Anders Lundqvist

Interview with Anders Lundqvist

 

Hello and welcome to Space Sound Records. We would like to shed some light on the individuals who make the music we all love. What better way than hearing it from the artists themselves.

Anders, Welcome to Spacesound!

 

1. Can you tell us a little about yourself and what do you do?

 

My formal education is a bachelors degree in computer science and I work for a government authority in Sweden. My job mostly involves prioritizing what new or improved functionality should be implemented into our computer system.

 

2. How did you get involved in music and do you have a music background?

 

I played the recorder and piano during my first years of school but I was never really fond of rehearsing pieces and playing by notes. I just wanted to play my own melodies. I also sang for several years in a boys choir.

 

How I got involved in music? Just like anyone else I guess. Starting off by listening to music I liked and when instruments like the piano and early keyboards where available I started tinkering with those, playing basic melodies.

 

3. Besides spacesynth what other hobbies do you have?

 

I like movies, computer games, sports like tennis or floorball and running in the summer, hanging out with friends.

 

4. What other music interests you?

 

It’s very varied and the common factor is harmony or melody most of the time. A strong theme can carry over any type of music, even if it’s metal or classical music. I’ve always had a soft spot for synthesizer based music, as I’m sure you can imagine, but lately I’ve been listening to modern orchestral music like movie scores. There is something special about the musical timbre in instruments like the cello and French horn that I really like, especially in big arrangements. Sometimes I turn to the early records of Motley Crue and W.A.S.P. that I grew up with and still enjoy them a lot, so my taste is quite diverse.

 

5. Do you compose any other music besides spacesynth, if yes, what might that be?

 

I compose very little music at all these days. I’m going to experiment some with other types of music than spacesynth in the future though.

 

6. How did you find spacesynth or when did you first come in contact with this genre of music?

 

I first heard Laserdance on Max Mix 5 and really like the sound of Power Run. I was lucky because there was a music store in my home town that had this type of music in stock, which wasn’t usual at the time. There I later picked up the first LD album Future Generation and was totally hooked on the synthesizer sound and the wonderful melodies.

 

7. What draws you to spacesynth and why do you like this music.

 

These days spacesynth doesn’t have me hooked in the same way as back then, but what got to me was the new style of synthesizer music (having listened to depeche mode for instance or Jarre) and how it was possible to make meaningful music without the aid of a singer but instead replacing that singer with powerful and catchy melodies.

 

8. Is there anything that you dislike about this genre?

 

Not the attributes of the genre itself but rather certain music within it, which is of course the case with any genre.

 

9. Are there any group or artist(s) that have influenced you?

 

Obviously the early works of Michiel, Rob but also Koto, Syntech and Cyber people. To this day I still think the early works of these artists are the crowning achievements of the genre.

 

Ever since I came in contact with Gustaf Grefberg he has made an impact on me and my way of making music. He has the ability to consistently write music of high quality and with great variation with his own blending of musical styles.

 

10. I guess this question follows on from the next but do you have a favorite artist and why?

■ Raw data

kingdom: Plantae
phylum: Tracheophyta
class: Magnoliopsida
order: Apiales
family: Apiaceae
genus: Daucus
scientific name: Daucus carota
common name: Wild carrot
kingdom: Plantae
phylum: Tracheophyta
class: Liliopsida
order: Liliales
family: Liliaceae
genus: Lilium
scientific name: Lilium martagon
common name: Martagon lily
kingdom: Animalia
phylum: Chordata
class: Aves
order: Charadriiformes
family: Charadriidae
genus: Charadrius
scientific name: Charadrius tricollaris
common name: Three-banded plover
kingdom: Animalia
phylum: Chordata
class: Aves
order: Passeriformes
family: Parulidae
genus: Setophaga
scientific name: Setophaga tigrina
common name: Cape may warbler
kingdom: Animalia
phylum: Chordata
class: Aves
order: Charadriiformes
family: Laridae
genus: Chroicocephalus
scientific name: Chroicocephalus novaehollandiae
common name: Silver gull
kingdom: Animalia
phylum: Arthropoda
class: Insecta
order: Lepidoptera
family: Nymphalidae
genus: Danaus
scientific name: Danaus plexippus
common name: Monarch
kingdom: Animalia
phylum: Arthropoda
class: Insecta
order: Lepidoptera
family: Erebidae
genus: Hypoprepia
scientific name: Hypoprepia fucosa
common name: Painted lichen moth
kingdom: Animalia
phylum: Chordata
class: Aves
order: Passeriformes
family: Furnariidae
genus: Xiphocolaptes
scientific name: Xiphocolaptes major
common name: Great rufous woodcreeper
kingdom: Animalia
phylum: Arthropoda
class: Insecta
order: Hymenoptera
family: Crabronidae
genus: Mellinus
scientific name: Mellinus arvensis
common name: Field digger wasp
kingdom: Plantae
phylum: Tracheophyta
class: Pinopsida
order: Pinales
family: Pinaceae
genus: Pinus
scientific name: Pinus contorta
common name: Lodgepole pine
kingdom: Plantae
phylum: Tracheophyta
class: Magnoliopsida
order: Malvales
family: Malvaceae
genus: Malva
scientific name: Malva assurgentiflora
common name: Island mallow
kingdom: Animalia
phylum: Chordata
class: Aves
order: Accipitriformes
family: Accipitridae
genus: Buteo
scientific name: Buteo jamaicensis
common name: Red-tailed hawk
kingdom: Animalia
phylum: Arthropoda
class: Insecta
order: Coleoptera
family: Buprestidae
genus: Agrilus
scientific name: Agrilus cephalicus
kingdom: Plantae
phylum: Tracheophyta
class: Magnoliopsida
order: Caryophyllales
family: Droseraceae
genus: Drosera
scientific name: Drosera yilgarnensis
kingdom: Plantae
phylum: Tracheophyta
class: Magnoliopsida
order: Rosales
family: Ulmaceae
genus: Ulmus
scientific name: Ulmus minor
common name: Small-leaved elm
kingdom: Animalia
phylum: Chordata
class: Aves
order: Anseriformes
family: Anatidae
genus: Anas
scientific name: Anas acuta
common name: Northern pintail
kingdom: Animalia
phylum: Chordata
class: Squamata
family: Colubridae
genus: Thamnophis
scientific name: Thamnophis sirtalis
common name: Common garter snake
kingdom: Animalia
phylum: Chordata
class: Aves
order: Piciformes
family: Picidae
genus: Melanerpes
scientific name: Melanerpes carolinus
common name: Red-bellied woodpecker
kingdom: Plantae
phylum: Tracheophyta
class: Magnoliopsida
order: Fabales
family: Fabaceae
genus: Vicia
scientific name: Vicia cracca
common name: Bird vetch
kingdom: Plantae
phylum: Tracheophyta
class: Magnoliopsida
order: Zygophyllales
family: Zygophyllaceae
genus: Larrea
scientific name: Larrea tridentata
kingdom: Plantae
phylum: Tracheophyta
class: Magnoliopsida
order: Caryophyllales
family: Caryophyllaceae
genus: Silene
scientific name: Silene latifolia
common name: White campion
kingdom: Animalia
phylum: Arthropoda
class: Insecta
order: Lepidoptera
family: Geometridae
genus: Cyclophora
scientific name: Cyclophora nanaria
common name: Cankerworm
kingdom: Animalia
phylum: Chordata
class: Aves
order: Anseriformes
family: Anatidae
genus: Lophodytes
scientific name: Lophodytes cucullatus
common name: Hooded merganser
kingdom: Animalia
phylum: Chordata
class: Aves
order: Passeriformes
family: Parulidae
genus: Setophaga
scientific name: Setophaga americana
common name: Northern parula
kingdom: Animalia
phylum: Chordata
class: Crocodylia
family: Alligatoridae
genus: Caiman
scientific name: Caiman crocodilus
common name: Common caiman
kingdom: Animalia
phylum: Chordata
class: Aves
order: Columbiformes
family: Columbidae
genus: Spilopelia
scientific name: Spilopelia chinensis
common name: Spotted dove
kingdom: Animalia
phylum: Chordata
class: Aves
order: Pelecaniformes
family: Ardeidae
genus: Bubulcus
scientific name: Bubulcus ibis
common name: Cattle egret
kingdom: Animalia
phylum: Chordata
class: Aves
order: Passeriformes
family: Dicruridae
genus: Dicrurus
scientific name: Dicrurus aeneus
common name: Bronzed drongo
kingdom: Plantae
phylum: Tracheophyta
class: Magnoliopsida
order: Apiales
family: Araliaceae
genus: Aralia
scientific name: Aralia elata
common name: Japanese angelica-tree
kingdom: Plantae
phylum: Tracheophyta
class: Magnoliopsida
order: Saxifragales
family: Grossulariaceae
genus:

■ Set problem A
Reproduce the interview text from "I compose very" to "genre of music?" without changing a word.
■ Set problem B
According to the interview, on which compilation did Anders first hear Laserdance?

■ Full answer A
I compose very little music at all these days. I’m going to experiment some with other types of music than spacesynth in the future though.

 

6. How did you find spacesynth or when did you first come in contact with this genre of music?

■ Full answer B
Max Mix 5.